# Written request:
Reproduce the passage below on the Easytrieve LINE-COUNT field word for word, from its first sentence through its last.

Current line on a report page means how far down the sheet the writer has printed—line one under the headings, line twenty after a batch of employees, line fifty-eight when the page is almost full. Easytrieve tracks that vertical position through the reserved system field LINE-COUNT while PAGE-NUMBER tracks which page you are on. Together they answer where am I on this page and which page am I on—questions REPORT procedures need before forcing a footer, skipping detail, or printing a warning when only two lines remain. PAGESIZE sets the ceiling; LINE-COUNT climbs as TITLE lines, TITLESKIP blanks, detail LINE groups, SKIP spacing, and CONTROL headers consume budget. When LINE-COUNT meets the limit, the writer ejects, PAGE-NUMBER ticks up, and LINE-COUNT returns to the post-heading baseline on the fresh page. Beginners confuse current line with physical file record number or with LINESIZE horizontal width—this page focuses on vertical pagination. You reference LINE-COUNT; you do not DEFINE it. Compare LINE-NUMBER mentions in Symbols docs on your compiler before swapping names in production TITLE blocks.

# Given information:
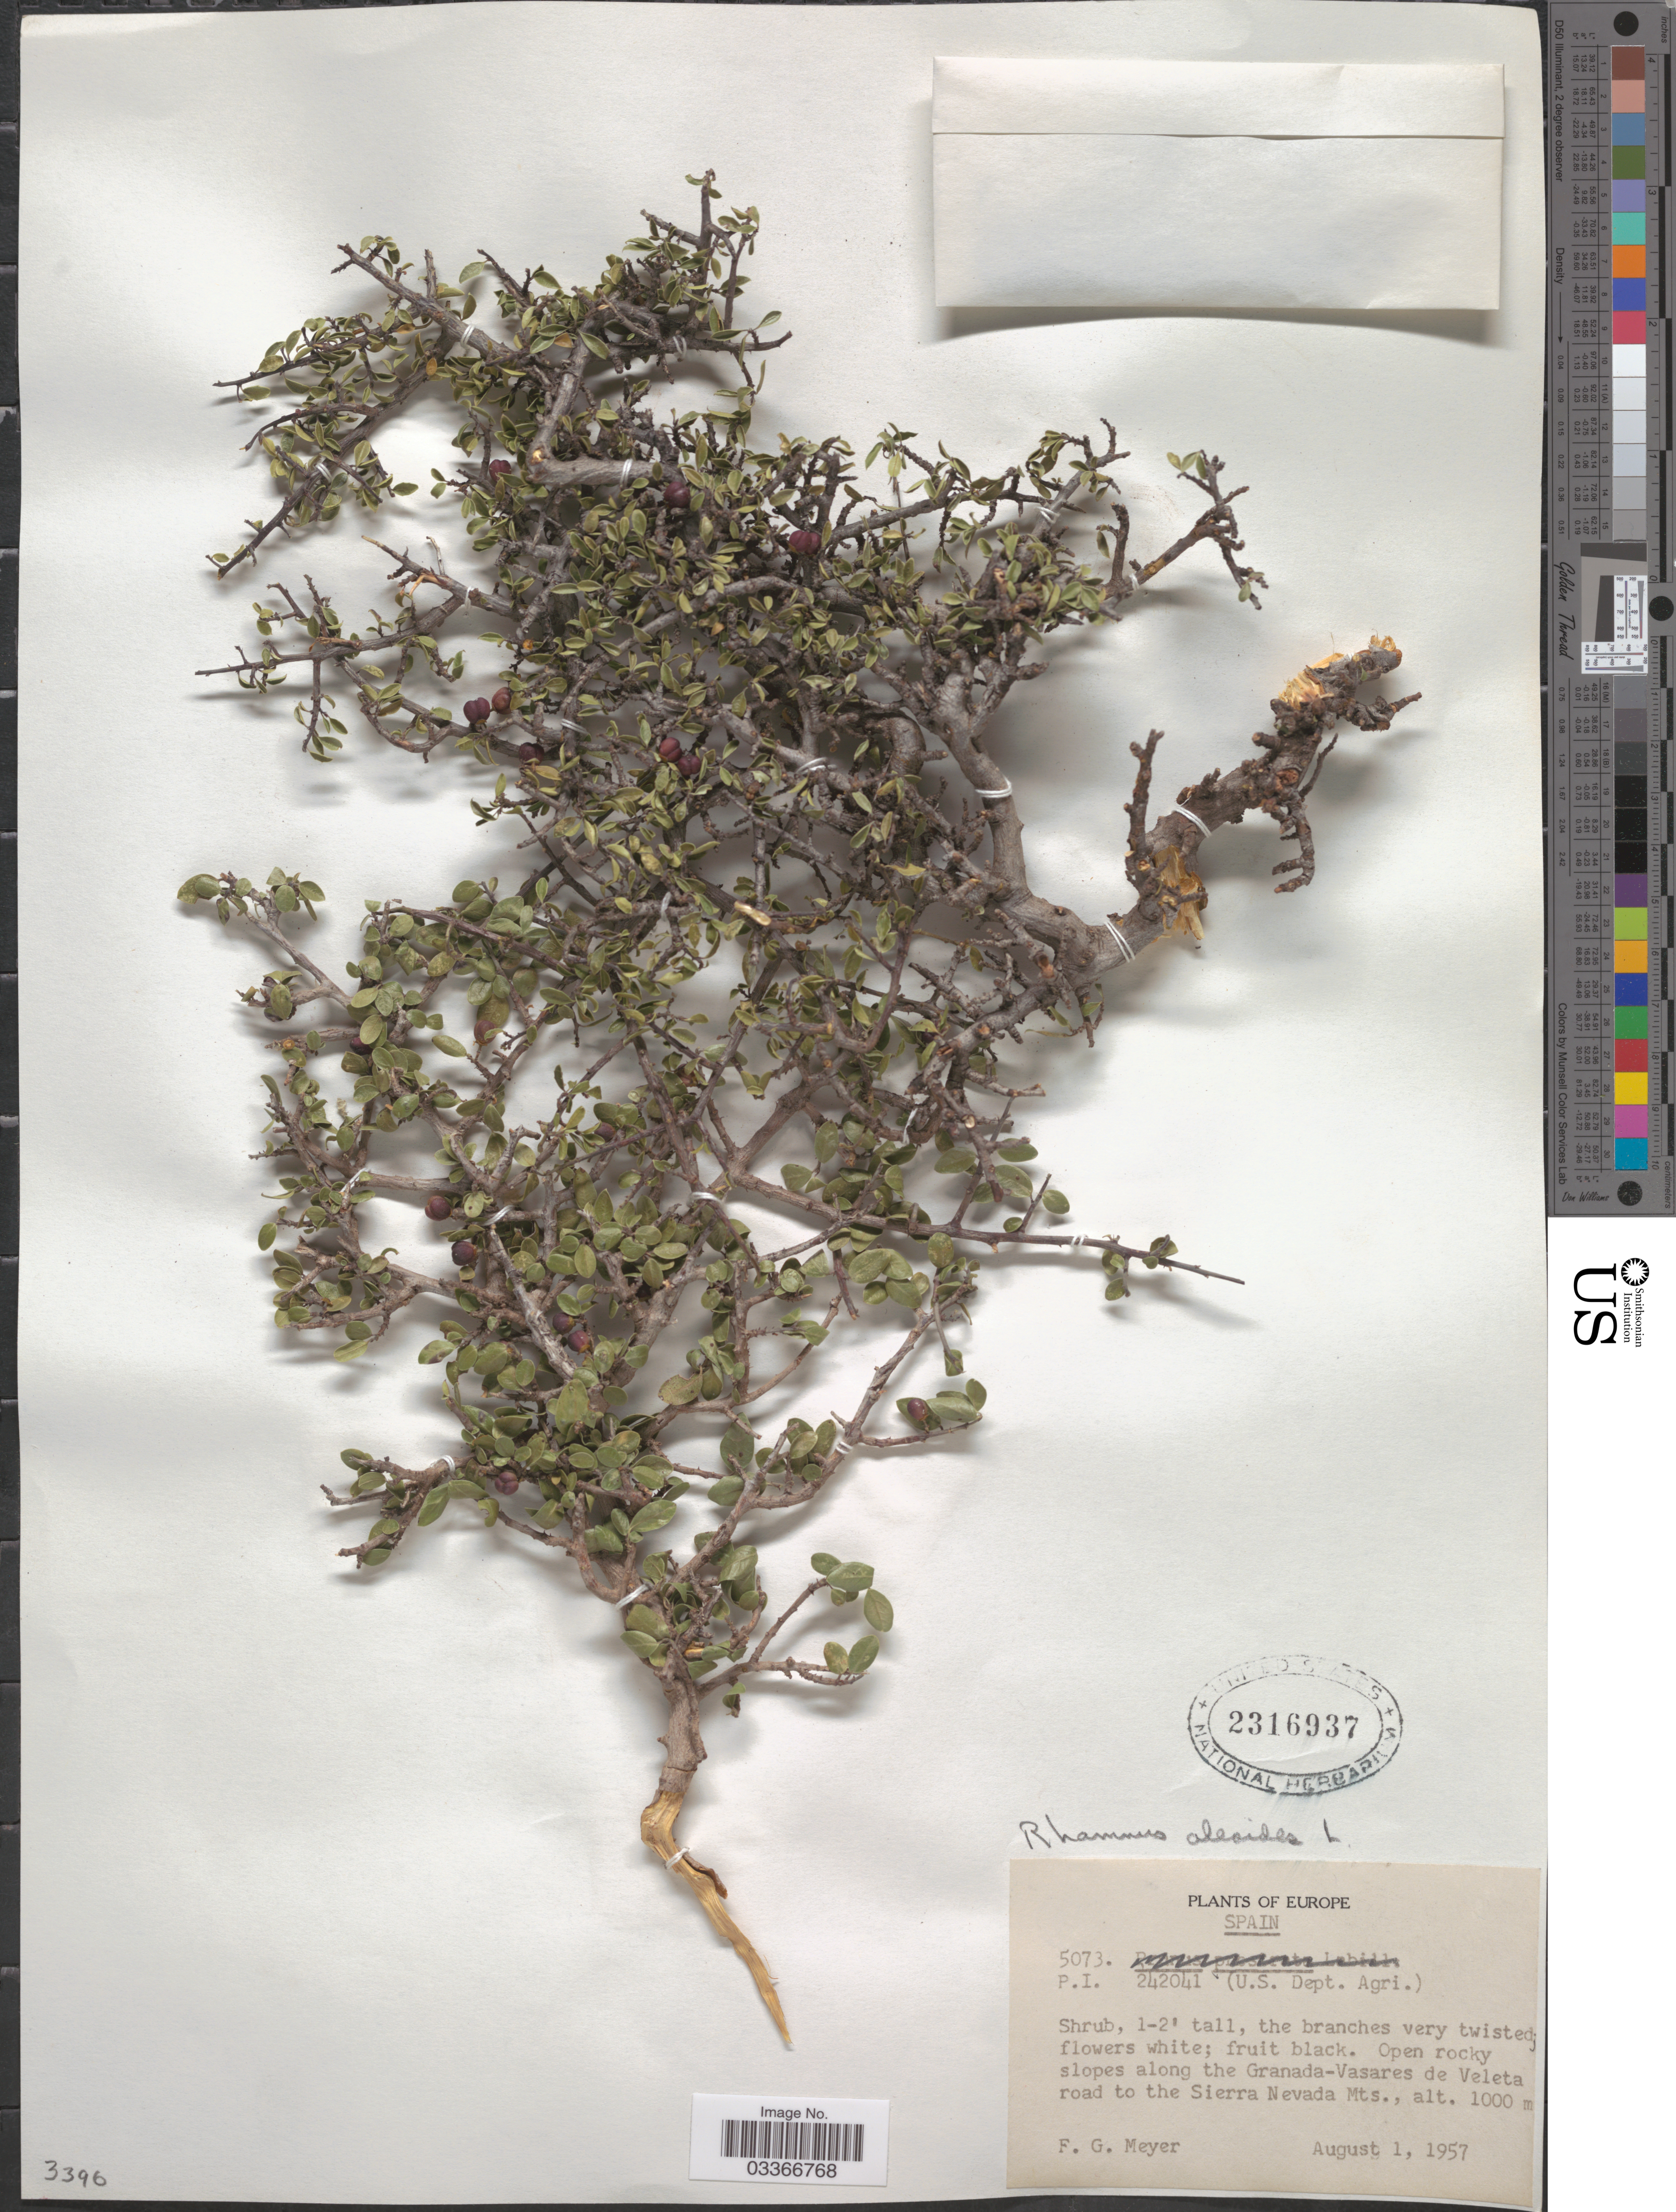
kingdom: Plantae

# Result below:
Current line on a report page means how far down the sheet the writer has printed—line one under the headings, line twenty after a batch of employees, line fifty-eight when the page is almost full. Easytrieve tracks that vertical position through the reserved system field LINE-COUNT while PAGE-NUMBER tracks which page you are on. Together they answer where am I on this page and which page am I on—questions REPORT procedures need before forcing a footer, skipping detail, or printing a warning when only two lines remain. PAGESIZE sets the ceiling; LINE-COUNT climbs as TITLE lines, TITLESKIP blanks, detail LINE groups, SKIP spacing, and CONTROL headers consume budget. When LINE-COUNT meets the limit, the writer ejects, PAGE-NUMBER ticks up, and LINE-COUNT returns to the post-heading baseline on the fresh page. Beginners confuse current line with physical file record number or with LINESIZE horizontal width—this page focuses on vertical pagination. You reference LINE-COUNT; you do not DEFINE it. Compare LINE-NUMBER mentions in Symbols docs on your compiler before swapping names in production TITLE blocks.